MANILA - The Philippines needs to reform its tax system to seize a conjunction of opportunities that will enable it to realize its potential as a "tiger" economy, Finance Secretary Carlos Dominguez said Wednesday.
Tax reform will help fund an P8-trillion infrastructure program that is expected to spur economic activity at a time when borrowing costs are low, oil prices are "benevolent," and a young population is set to join the workforce, Dominguez said.
"This is a conjuncture that allows us to join the ranks of tiger economies. We should not let this opportunity pass us," Dominguez told a tax forum.

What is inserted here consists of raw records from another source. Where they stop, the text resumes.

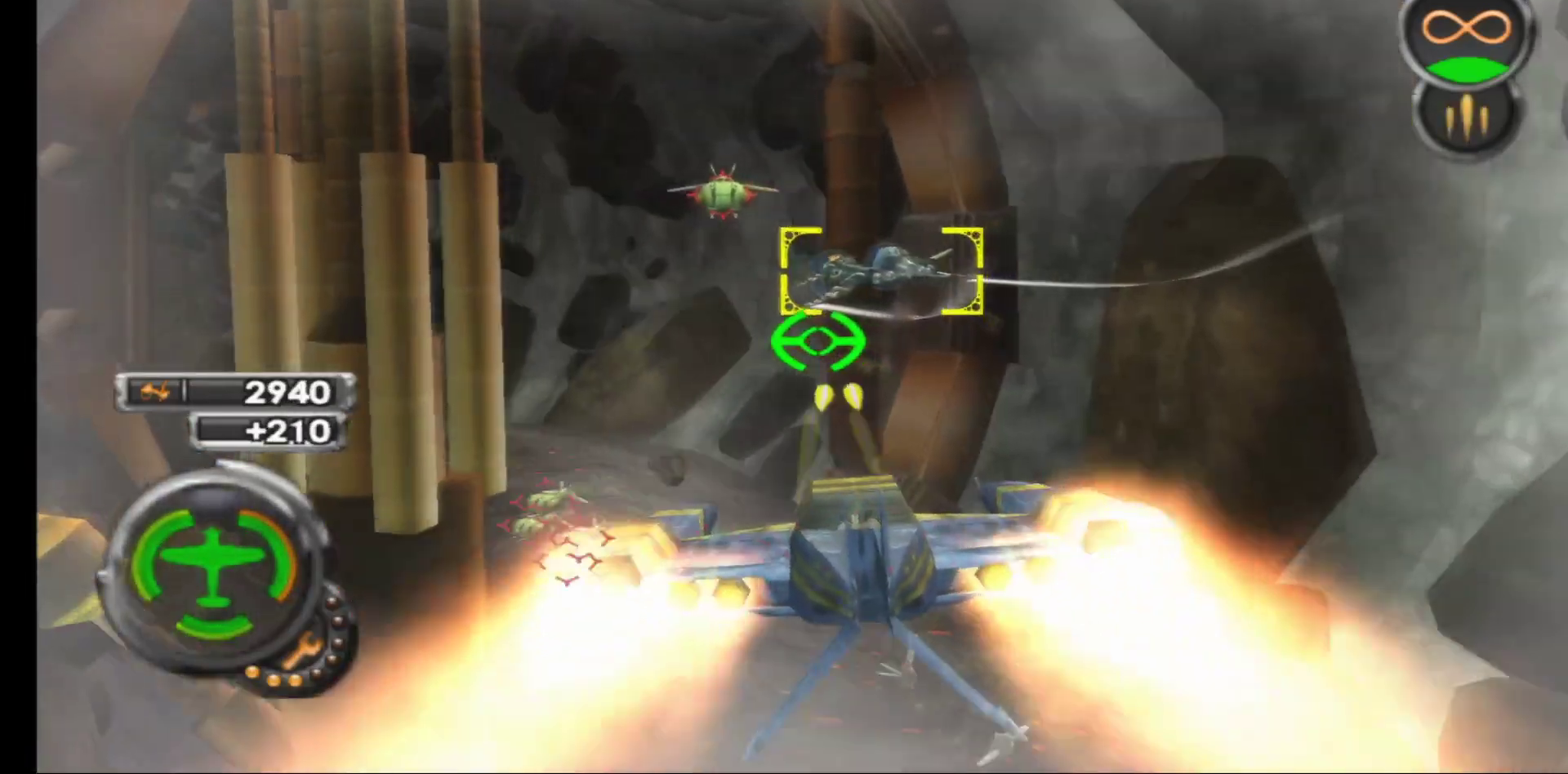
{"buttons": ["A", "R1"], "left_stick": "down-right", "right_stick": "center", "events": [[133, "left_stick", "down"], [400, "left_stick", "down-right"]]}
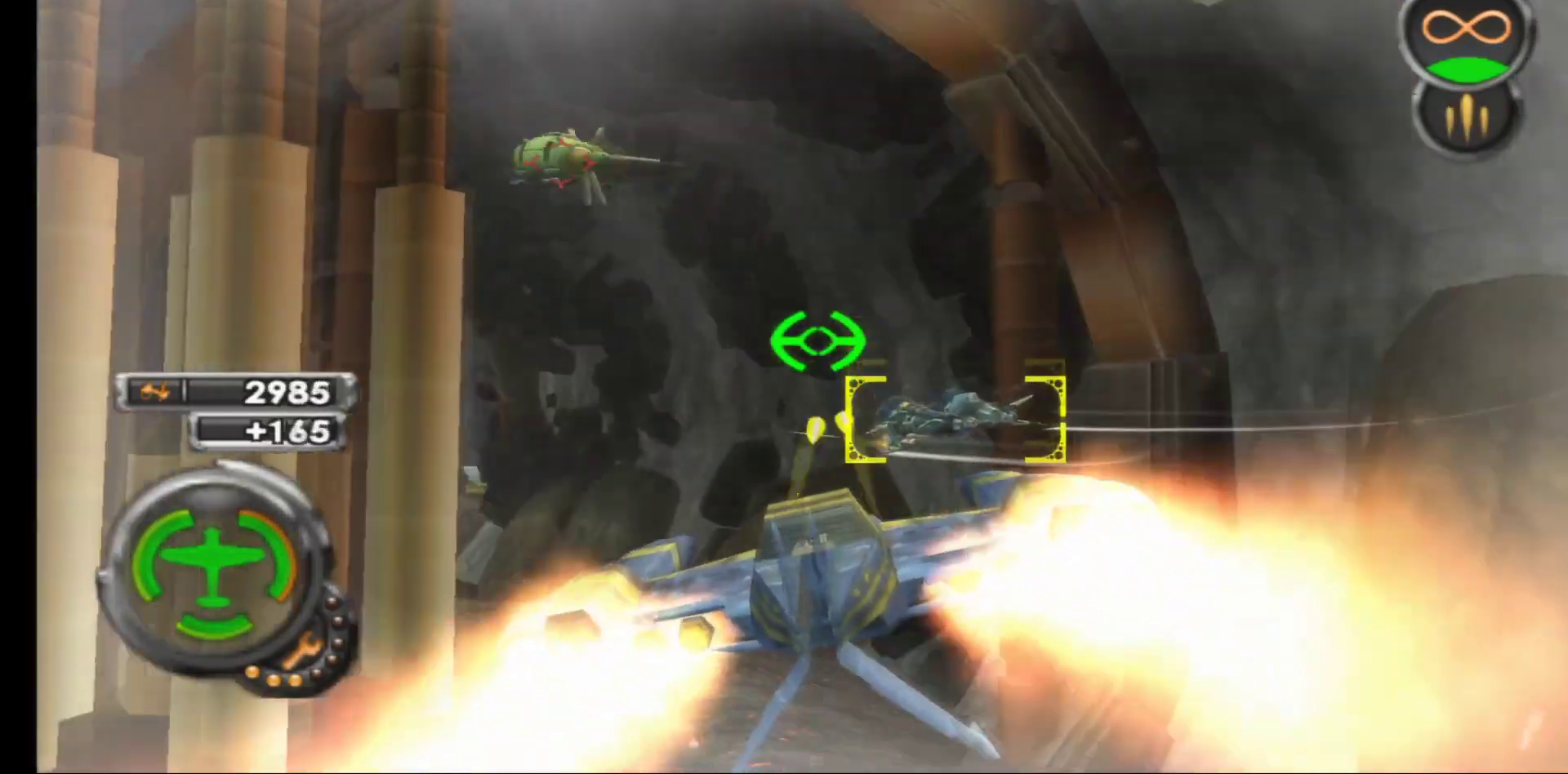
{"buttons": ["A"], "left_stick": "up-left", "right_stick": "center", "events": [[117, "left_stick", "down-left"], [233, "left_stick", "up-left"], [250, "R1", "up"]]}
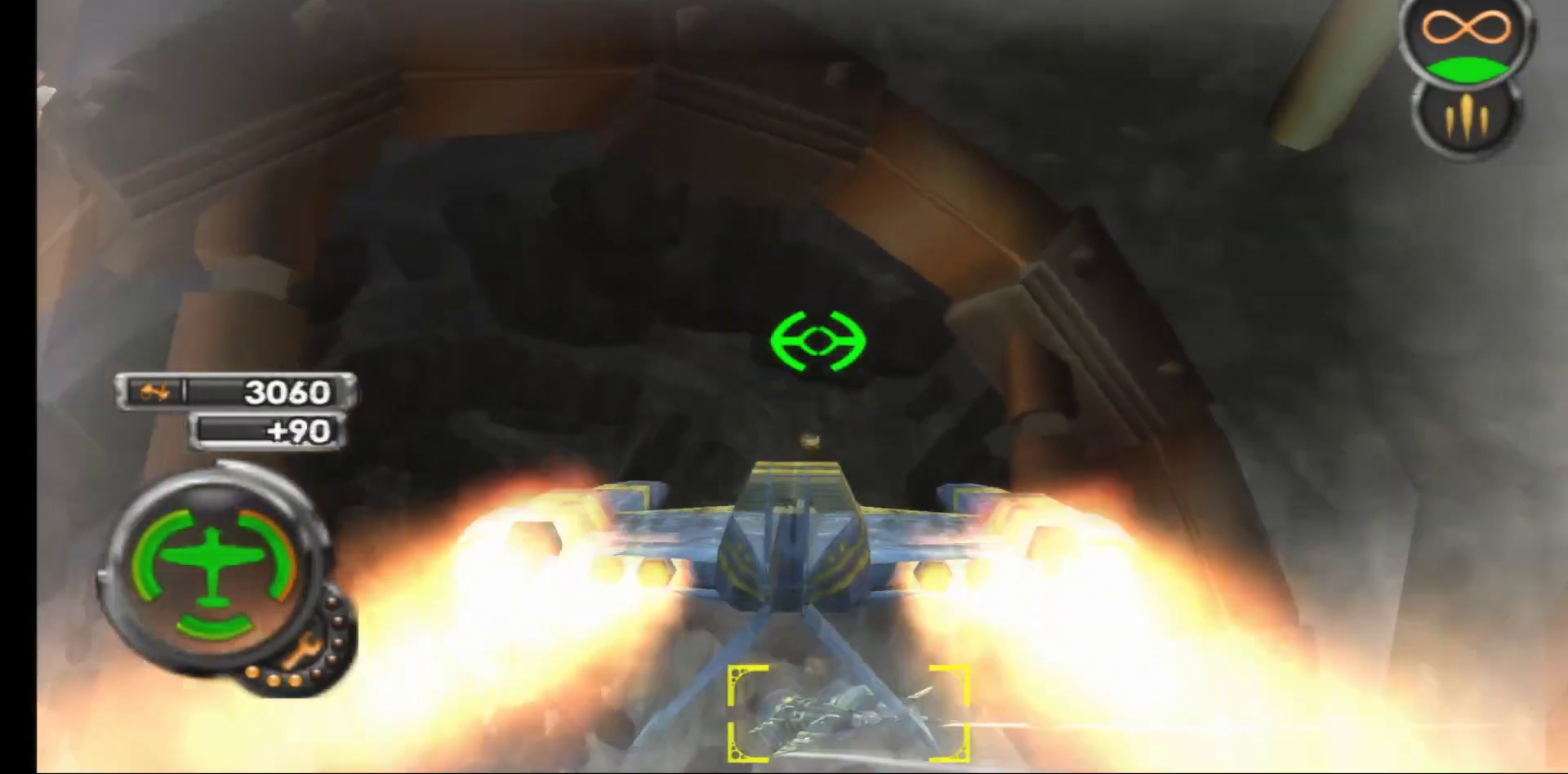
{"buttons": ["A"], "left_stick": "up-left", "right_stick": "center", "events": []}
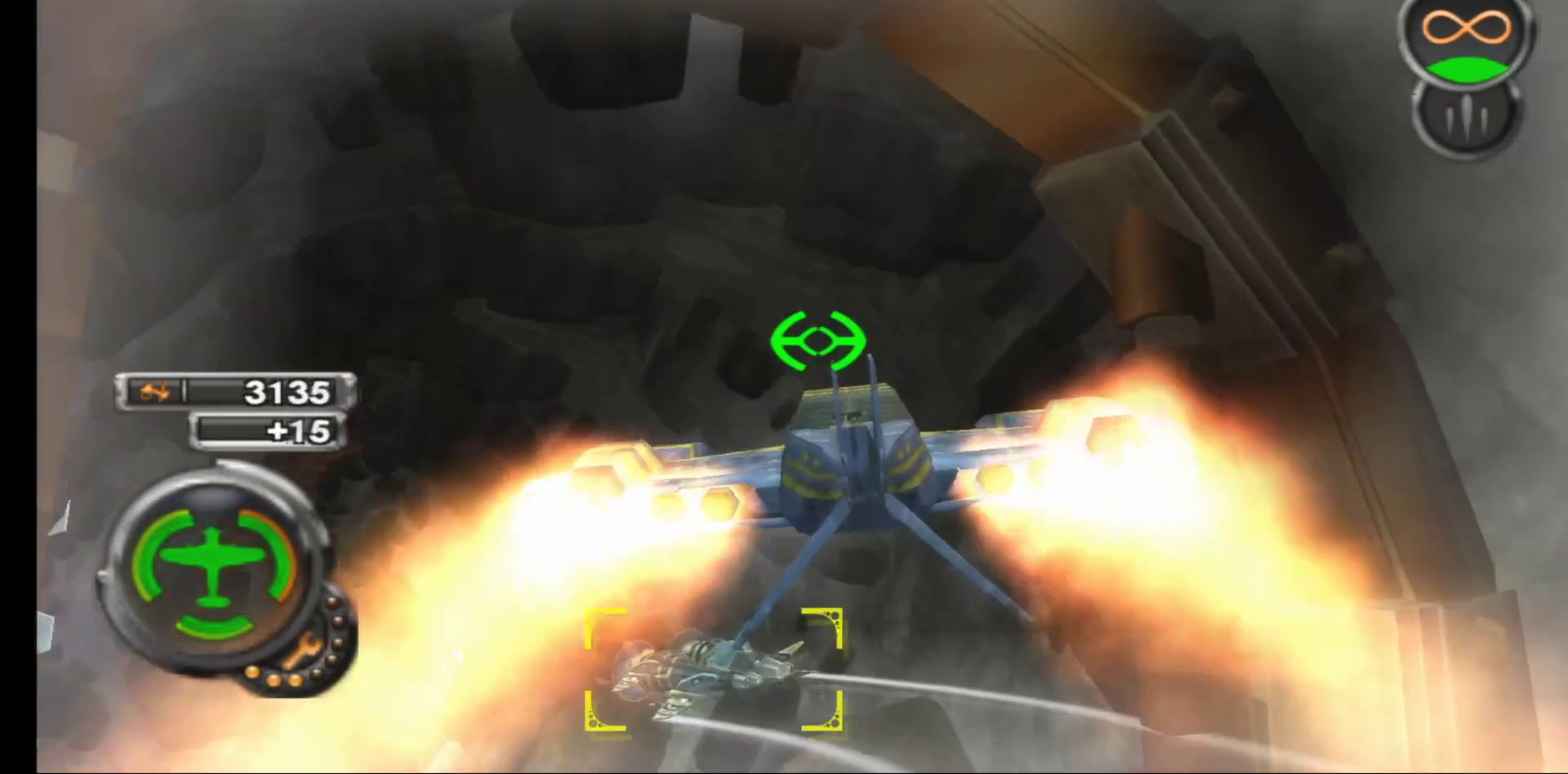
{"buttons": ["A"], "left_stick": "up-left", "right_stick": "center", "events": [[183, "left_stick", "center"], [467, "left_stick", "up-left"]]}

"If we fail to reform our tax policies at this time, we will miss economic opportunities that may never converge again. If we act promptly and decisively, we will have the means to bring the next generations of Filipinos to prosperity," Dominguez said.
The House of Representatives earlier this month passed the first tranche of the reform package, which includes lowering personal income tax rates. This will be offset by higher taxes on cars, fuel and sugar-sweetened drinks.
Dominguez dismissed criticism that the package was anti-poor, saying the impoverished would benefit from increased government spending on infrastructure.
"Bad infrastructure can only contribute to economic exclusion," the finance chief said, describing tax reform as "indispensable" to Duterte's economic agenda.
The reform will shift the tax burden from the middle class to the ultra rich, who comprise around 1 percent of the population, he said.
"This reform package will end decades of unjust taxation that polarized wealth rather than distributed it. It will help build a robust middle class," he said.
The Senate will need to pass a counterpart measure within the year to meet government's target of implementing the first tranche of reforms at the start of 2018.